**Assignment**
All lines holding the word "обращается" should be located in the records and copied.

Records drawn from a dataset
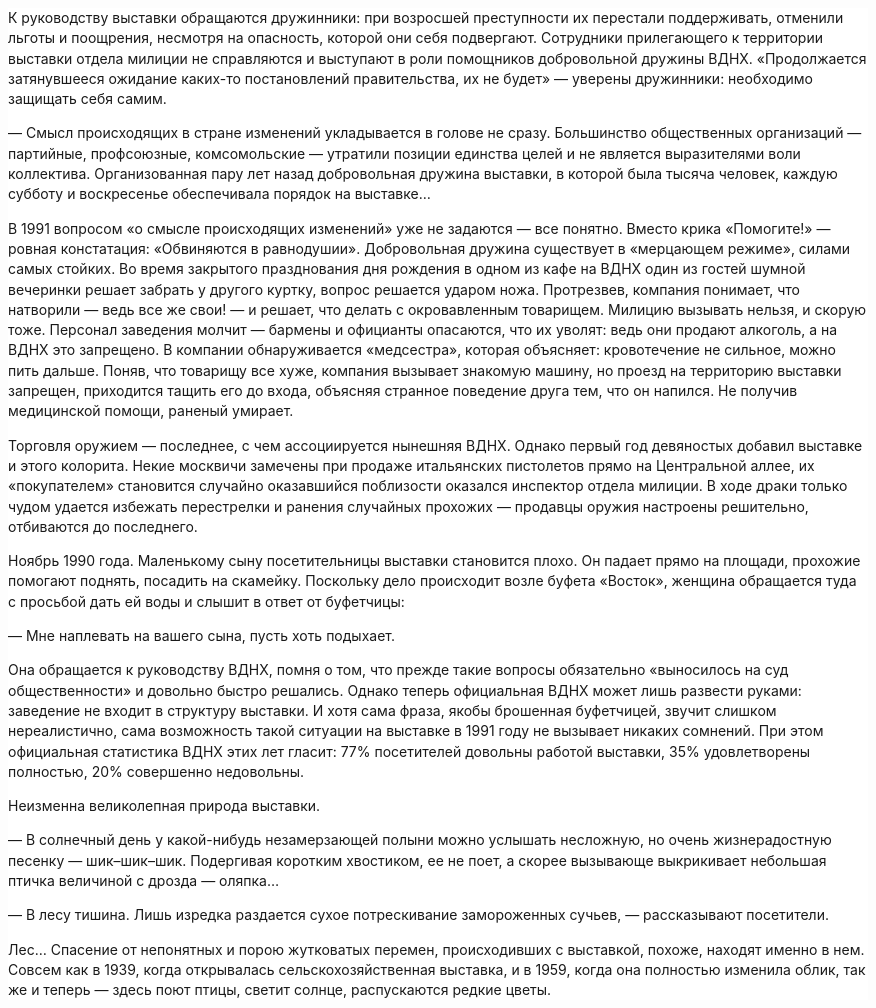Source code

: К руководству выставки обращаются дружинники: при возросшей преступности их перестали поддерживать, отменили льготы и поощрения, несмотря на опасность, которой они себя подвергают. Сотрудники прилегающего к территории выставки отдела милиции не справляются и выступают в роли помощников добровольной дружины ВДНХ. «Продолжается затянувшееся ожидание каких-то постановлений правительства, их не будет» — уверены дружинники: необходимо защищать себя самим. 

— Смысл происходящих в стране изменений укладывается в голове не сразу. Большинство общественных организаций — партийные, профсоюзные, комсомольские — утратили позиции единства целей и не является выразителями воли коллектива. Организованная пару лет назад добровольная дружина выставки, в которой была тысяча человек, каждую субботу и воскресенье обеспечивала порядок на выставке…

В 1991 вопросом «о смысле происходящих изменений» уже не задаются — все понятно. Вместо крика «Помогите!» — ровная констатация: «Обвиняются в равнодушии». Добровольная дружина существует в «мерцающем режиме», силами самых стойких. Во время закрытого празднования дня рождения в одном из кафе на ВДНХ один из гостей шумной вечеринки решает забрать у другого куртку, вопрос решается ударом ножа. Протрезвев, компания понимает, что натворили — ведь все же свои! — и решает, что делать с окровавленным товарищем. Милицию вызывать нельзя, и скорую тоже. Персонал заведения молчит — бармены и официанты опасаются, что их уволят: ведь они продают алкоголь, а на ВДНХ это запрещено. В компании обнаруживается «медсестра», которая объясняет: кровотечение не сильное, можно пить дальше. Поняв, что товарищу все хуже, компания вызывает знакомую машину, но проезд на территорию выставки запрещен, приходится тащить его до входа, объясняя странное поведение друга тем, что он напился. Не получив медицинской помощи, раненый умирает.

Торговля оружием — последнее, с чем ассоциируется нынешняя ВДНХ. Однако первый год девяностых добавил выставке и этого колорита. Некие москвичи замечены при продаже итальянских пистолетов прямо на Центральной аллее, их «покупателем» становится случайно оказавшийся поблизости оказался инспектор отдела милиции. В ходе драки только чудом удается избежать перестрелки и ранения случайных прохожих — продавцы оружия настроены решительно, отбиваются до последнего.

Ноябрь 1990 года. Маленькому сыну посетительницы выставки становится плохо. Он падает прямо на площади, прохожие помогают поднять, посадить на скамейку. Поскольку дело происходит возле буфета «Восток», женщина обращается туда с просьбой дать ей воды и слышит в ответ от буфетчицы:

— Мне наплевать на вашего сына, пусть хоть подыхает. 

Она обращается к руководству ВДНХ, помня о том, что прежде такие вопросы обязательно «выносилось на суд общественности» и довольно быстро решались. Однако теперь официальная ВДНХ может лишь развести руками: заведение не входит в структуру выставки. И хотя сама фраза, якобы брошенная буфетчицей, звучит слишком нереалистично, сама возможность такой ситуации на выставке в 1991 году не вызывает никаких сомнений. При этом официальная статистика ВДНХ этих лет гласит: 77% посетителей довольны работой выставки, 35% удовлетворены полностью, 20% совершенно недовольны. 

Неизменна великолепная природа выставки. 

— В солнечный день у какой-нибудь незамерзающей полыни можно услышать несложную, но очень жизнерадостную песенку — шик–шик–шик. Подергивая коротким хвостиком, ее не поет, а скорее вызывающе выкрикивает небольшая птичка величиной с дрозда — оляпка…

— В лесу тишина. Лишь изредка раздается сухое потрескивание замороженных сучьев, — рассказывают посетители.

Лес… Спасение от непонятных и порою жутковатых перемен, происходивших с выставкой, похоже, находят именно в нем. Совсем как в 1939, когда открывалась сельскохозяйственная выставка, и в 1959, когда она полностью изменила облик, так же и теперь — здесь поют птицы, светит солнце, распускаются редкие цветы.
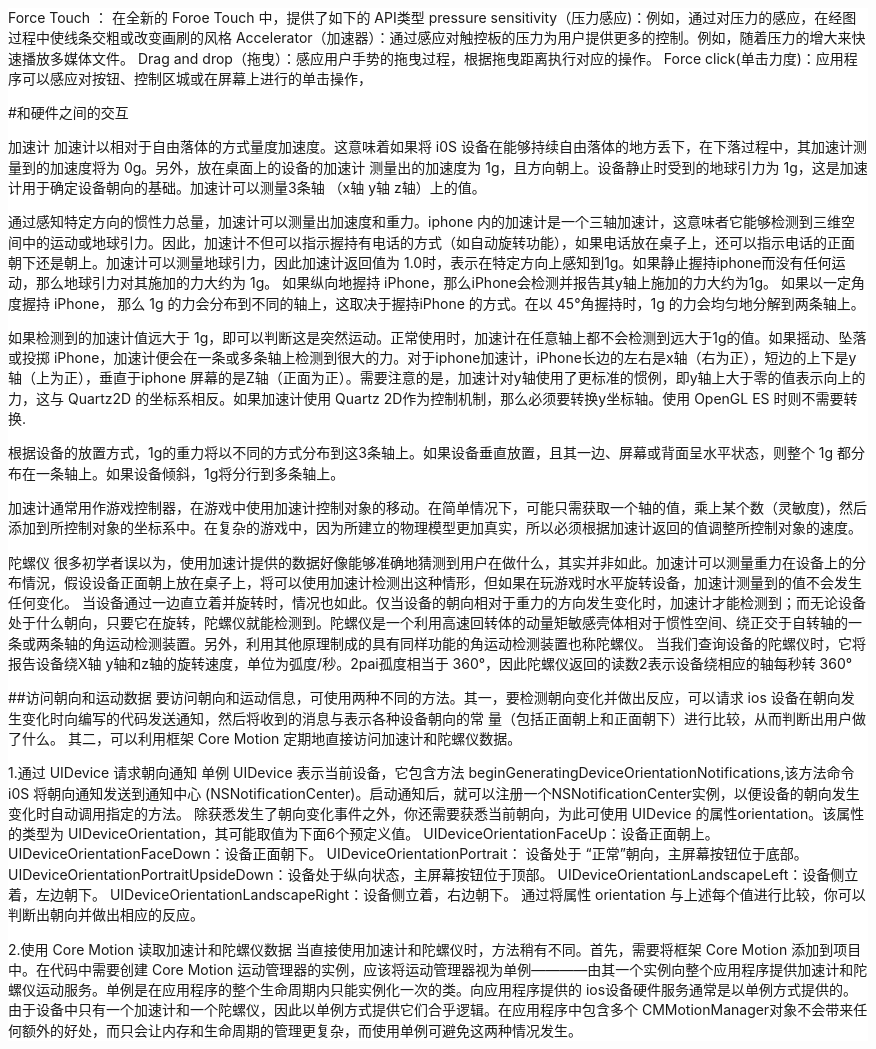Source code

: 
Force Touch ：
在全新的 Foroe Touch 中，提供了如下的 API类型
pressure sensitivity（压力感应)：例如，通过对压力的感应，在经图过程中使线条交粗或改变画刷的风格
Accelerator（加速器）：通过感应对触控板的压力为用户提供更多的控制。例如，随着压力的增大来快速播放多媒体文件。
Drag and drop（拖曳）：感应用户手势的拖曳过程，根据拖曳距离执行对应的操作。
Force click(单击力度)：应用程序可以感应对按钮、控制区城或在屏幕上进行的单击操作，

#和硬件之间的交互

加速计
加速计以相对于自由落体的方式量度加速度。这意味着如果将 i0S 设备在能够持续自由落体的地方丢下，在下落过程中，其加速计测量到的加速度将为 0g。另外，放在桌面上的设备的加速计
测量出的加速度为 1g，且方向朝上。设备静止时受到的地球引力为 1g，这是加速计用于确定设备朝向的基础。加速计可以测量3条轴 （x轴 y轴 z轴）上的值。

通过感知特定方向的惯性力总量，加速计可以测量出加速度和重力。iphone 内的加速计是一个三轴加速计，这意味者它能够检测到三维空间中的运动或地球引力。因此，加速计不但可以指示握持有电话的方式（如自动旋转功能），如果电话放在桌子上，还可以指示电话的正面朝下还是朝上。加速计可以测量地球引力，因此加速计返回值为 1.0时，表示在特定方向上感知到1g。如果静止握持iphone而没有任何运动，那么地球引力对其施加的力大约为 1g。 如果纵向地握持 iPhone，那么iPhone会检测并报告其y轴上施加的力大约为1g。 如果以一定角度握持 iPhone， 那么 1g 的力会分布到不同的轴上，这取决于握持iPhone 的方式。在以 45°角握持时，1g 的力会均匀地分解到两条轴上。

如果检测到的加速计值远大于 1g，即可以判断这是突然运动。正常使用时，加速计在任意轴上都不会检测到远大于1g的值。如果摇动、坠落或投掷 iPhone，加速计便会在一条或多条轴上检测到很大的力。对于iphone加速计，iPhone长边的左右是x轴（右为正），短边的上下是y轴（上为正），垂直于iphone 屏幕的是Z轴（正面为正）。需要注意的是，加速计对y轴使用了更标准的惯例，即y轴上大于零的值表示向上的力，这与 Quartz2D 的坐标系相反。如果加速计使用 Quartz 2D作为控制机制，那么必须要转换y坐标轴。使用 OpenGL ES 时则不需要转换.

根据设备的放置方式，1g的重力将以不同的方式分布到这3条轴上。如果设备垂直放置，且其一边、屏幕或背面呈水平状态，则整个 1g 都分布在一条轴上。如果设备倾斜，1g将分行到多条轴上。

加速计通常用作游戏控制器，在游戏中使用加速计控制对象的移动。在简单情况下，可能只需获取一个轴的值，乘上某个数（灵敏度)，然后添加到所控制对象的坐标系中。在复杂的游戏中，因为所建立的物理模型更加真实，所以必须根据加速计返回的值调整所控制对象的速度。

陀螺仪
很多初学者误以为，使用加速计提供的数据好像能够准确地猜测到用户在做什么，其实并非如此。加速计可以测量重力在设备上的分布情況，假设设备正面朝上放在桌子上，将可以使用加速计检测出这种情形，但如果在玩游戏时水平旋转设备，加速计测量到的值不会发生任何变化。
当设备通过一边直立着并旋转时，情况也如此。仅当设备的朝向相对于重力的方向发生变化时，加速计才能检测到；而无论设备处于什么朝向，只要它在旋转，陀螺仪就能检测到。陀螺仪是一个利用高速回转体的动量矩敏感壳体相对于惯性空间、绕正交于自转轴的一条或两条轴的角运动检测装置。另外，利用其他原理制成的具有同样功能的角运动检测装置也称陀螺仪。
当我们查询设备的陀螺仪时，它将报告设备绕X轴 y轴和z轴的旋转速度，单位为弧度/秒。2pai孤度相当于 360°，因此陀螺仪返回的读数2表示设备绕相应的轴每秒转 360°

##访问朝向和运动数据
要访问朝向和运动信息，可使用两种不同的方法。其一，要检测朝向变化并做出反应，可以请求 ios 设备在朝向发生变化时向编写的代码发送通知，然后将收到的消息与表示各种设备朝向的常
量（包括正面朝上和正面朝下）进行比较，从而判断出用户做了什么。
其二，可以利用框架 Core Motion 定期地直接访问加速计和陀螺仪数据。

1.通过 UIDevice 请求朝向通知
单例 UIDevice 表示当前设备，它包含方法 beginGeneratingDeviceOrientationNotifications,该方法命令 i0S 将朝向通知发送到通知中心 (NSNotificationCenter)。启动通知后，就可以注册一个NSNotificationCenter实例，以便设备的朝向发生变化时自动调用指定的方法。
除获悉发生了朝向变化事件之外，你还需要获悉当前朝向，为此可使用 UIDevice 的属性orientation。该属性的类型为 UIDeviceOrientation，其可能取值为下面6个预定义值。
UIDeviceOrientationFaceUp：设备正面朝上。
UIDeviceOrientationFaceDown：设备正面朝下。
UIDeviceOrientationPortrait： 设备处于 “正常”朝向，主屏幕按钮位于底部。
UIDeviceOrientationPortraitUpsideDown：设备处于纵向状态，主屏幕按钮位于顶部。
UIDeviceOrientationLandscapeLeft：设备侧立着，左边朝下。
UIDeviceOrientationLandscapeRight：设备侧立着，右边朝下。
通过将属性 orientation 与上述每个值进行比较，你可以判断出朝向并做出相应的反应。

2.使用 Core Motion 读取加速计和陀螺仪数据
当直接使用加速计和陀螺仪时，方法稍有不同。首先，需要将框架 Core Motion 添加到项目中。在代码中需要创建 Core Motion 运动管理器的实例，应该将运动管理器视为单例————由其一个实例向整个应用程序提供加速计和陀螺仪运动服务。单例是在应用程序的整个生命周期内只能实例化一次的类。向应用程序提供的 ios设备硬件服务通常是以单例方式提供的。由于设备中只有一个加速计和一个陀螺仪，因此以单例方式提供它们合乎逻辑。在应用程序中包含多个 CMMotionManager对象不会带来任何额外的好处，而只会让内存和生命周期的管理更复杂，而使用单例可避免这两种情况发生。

**Exercise result**
Ноябрь 1990 года. Маленькому сыну посетительницы выставки становится плохо. Он падает прямо на площади, прохожие помогают поднять, посадить на скамейку. Поскольку дело происходит возле буфета «Восток», женщина обращается туда с просьбой дать ей воды и слышит в ответ от буфетчицы:
Она обращается к руководству ВДНХ, помня о том, что прежде такие вопросы обязательно «выносилось на суд общественности» и довольно быстро решались. Однако теперь официальная ВДНХ может лишь развести руками: заведение не входит в структуру выставки. И хотя сама фраза, якобы брошенная буфетчицей, звучит слишком нереалистично, сама возможность такой ситуации на выставке в 1991 году не вызывает никаких сомнений. При этом официальная статистика ВДНХ этих лет гласит: 77% посетителей довольны работой выставки, 35% удовлетворены полностью, 20% совершенно недовольны. 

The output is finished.